Wired News: Mac Lovers Fight to Glimpse ‘Woz’ includes the entertaining phrase. “One overweight show visitor berated harried event staffers while snacking on a parfait…” and a few other vignettes of the picturesque from the center of the Mac-user’s universe this week, MacWorld San Franciso.

Sadly, was unable to perform the ritual slacking in favor of listening to the keynote and such this week, as Tuesday was my first fully-functional day at DangerIsland.

I checked out Safari, and it does OK by me, except, of course, this site. Which crashes said browser. I must admit, when I heard “new Mac-only browser from Apple,” my thought was not “Great!”, but rather, “Oh SHIT!”, followed rapidly by an inchoate joke about CyberDog.

(Why is “inchoate” spelled that way and not “inchaote”, by reference to chaos?)

The new laptops, however, pretty much make up for any skepticism I have about subscription service baloney or my creeping dread about a new round of browser wars.

I LIKEY both the small and the big. But the money ain’t here right now. I’ll wait.

On the other hand, Viv’s old tangerine iBook needs a new power socket. I’m mulling the possibility of getting an iceBook for her, while I get that socket replaced and/or move the tangerine machine on eBay or something. Even with the bad socket, I’m thinking maybe $400 in credit on trade or $600 on ebay.

In other news, the iCal update appears to have undermined my Word install. If you see Steve Jobs, please tell him: Microsoft’s Mac Office suite is a GOOD THING. Please do not harm it, mmmkay?

9 thoughts on “"while snacking on a parfait"

  1. In my experience, the v51 build of Safari does not crash when viewing your site; it does render a bit oddly, with the right divs vertically centered all the way down the page.

  2. According to my sources, the reason “inchoate” is spelled the way it is:

    1) In an initial or early stage; incipient.
    2) Imperfectly formed or developed: a vague, inchoate idea.

TASK DIRECTIONS:
In the blog post, what part of Viv's old tangerine iBook needs replacing?

STUDY MATERIAL:
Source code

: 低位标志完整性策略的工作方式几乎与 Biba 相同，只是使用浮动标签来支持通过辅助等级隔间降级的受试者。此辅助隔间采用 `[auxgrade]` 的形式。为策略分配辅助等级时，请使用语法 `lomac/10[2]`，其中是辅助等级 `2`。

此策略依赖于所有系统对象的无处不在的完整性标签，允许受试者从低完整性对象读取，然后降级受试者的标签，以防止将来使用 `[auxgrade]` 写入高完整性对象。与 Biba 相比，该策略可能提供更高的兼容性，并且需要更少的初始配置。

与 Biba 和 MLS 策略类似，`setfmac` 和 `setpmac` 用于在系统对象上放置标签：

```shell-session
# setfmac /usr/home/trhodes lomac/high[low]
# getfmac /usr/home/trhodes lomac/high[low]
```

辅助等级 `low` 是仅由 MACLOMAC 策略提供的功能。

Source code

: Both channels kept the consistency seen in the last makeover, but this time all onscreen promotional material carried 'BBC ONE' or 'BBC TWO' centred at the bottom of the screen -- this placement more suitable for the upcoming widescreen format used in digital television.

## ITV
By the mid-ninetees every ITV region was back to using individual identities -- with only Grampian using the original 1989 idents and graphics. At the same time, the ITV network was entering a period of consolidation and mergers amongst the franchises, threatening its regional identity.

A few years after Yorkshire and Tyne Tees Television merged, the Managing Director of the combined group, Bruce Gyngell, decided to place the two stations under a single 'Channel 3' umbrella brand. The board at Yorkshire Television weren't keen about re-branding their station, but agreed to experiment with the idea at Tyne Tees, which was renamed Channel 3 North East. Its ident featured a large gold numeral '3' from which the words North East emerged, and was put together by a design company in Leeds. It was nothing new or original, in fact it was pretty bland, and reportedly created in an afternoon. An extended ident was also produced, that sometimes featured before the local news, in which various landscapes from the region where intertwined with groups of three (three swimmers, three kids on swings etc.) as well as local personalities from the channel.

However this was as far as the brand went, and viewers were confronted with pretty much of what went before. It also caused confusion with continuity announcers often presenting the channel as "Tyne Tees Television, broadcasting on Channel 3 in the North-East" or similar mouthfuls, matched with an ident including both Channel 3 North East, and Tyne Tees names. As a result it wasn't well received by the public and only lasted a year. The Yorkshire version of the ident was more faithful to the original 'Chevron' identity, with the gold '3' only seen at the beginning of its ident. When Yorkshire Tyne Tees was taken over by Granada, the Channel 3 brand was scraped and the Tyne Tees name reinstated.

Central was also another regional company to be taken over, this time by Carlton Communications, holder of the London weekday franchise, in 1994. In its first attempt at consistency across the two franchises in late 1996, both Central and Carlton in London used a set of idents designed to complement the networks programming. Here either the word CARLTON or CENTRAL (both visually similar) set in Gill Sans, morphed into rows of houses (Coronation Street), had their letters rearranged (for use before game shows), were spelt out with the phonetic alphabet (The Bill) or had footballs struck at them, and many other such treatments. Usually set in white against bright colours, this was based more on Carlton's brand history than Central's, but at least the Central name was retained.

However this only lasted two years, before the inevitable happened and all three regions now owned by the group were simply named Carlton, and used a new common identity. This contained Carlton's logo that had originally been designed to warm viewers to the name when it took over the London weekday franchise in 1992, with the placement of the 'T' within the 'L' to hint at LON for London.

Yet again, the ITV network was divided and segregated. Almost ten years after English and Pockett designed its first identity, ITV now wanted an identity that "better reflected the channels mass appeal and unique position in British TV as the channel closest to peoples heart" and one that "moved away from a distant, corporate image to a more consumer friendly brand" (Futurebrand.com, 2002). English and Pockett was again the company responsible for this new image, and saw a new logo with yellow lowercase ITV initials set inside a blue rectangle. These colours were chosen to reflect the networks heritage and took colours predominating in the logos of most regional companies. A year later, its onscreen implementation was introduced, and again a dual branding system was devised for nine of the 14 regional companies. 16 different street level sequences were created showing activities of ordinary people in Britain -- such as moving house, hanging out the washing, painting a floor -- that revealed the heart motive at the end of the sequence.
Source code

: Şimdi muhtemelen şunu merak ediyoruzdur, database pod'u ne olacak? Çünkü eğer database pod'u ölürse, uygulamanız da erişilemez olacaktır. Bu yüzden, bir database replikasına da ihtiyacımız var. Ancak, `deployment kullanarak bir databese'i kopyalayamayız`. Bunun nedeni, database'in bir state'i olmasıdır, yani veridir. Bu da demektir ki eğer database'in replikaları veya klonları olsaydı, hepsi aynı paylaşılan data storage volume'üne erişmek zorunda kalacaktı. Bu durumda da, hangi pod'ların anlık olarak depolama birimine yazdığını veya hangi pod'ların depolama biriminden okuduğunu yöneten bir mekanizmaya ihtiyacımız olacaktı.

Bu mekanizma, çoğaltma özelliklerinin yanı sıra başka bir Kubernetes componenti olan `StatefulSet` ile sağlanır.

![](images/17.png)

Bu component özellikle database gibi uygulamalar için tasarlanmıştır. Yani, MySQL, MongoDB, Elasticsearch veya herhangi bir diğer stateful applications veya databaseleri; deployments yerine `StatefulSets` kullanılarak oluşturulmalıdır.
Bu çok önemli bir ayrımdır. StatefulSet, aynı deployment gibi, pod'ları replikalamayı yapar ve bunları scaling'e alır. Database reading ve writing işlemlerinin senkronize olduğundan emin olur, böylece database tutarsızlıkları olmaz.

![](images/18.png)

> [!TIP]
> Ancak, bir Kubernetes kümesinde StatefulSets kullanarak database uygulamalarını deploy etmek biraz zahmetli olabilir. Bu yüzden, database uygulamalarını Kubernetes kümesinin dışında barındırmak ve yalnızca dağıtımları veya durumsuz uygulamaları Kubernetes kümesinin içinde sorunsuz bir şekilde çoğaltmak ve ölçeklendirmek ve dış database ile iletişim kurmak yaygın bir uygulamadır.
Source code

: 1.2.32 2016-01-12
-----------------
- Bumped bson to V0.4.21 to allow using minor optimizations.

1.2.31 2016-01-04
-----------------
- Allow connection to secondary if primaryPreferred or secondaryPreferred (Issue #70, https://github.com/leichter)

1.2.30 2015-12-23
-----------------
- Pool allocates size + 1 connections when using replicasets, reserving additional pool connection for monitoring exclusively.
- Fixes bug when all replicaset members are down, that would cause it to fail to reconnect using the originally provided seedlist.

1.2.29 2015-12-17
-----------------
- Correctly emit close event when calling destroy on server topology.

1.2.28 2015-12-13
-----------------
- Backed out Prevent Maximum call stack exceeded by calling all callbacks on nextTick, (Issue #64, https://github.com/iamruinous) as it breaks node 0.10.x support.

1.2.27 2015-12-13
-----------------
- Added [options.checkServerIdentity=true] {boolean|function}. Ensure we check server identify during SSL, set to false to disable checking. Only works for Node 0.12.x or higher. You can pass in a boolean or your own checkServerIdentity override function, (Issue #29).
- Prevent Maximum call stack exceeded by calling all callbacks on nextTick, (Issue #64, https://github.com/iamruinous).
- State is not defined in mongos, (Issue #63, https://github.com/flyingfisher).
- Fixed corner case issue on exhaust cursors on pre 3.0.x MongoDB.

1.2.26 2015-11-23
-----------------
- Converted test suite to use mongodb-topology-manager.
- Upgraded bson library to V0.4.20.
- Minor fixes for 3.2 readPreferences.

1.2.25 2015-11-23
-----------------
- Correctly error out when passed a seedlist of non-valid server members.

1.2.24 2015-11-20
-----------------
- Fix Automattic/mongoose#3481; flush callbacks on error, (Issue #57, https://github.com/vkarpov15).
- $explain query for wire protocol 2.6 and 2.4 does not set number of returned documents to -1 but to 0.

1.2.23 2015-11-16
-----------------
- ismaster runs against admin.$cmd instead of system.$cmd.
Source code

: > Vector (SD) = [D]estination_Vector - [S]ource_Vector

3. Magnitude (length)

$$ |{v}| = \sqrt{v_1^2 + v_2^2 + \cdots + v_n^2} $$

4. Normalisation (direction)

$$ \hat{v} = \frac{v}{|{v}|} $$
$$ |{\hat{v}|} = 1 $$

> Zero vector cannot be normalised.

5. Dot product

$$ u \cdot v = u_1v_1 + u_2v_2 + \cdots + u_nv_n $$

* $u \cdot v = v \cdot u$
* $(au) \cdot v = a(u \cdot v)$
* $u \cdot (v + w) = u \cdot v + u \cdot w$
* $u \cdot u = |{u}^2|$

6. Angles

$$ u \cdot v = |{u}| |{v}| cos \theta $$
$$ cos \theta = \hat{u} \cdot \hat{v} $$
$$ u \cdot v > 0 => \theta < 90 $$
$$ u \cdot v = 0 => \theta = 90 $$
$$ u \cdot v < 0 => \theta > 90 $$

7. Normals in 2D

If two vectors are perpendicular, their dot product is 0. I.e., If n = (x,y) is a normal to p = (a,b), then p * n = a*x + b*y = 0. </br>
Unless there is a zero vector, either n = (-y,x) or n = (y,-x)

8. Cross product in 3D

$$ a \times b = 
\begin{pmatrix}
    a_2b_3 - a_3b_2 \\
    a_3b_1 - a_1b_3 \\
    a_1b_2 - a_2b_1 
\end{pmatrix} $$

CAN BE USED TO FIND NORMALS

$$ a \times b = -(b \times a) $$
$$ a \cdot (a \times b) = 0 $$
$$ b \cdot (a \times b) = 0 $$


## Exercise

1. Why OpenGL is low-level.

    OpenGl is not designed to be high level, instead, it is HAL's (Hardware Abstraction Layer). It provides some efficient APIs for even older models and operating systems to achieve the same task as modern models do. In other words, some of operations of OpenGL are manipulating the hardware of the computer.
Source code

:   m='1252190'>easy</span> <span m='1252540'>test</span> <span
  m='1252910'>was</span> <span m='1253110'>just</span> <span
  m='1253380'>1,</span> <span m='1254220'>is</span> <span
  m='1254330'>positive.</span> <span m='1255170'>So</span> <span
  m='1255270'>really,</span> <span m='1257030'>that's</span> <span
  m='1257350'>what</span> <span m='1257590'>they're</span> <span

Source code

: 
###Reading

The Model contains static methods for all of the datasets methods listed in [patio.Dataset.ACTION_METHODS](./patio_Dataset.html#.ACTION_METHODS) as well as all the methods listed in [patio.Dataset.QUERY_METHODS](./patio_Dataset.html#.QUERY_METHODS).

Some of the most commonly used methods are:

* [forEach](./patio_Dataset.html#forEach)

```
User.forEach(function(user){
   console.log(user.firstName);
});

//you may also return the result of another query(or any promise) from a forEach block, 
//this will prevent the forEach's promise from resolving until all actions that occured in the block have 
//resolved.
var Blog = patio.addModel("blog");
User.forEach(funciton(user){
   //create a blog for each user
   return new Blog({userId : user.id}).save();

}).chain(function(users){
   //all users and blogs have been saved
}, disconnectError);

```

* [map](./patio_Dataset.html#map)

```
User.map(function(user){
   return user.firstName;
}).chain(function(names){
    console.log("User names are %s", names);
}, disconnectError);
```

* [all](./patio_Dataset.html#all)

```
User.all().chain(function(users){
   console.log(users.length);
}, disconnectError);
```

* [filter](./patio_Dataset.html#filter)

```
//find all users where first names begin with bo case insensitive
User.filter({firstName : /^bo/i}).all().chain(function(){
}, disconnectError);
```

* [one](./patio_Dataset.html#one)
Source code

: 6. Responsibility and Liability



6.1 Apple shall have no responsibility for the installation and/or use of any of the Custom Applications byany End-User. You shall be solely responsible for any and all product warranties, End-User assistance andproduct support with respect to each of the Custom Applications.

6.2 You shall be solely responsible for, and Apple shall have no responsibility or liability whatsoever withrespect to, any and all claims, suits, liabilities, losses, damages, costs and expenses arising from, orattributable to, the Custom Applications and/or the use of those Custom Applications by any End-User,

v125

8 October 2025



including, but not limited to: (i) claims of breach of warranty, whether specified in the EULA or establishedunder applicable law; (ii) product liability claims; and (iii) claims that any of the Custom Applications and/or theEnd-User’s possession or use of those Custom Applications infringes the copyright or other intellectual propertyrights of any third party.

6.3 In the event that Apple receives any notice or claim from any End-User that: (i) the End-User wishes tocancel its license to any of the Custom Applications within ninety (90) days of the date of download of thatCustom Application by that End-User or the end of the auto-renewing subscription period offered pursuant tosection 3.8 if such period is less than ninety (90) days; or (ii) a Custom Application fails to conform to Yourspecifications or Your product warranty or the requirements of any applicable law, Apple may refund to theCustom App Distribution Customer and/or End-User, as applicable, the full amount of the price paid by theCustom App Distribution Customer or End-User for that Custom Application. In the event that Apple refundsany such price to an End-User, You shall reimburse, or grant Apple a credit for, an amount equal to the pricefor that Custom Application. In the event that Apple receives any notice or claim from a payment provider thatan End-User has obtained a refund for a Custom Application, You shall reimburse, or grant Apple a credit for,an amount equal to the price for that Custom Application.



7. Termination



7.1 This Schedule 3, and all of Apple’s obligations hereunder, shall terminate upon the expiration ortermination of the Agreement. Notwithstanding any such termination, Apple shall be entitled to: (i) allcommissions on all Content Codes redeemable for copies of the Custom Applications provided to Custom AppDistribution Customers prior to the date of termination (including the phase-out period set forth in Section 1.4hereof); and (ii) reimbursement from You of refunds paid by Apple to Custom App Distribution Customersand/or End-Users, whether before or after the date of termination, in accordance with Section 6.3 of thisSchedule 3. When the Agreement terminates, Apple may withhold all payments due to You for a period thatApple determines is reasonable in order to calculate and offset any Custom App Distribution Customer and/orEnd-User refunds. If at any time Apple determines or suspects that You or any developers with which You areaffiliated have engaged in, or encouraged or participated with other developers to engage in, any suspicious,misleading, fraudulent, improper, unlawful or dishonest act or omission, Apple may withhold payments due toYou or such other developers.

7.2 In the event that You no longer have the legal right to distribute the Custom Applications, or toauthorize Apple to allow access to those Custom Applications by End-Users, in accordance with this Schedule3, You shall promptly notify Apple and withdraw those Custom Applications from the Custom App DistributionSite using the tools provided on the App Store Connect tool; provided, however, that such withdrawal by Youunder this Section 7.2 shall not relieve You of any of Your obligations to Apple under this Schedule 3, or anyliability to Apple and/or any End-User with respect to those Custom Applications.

RESPONSE AREA:
Its power socket.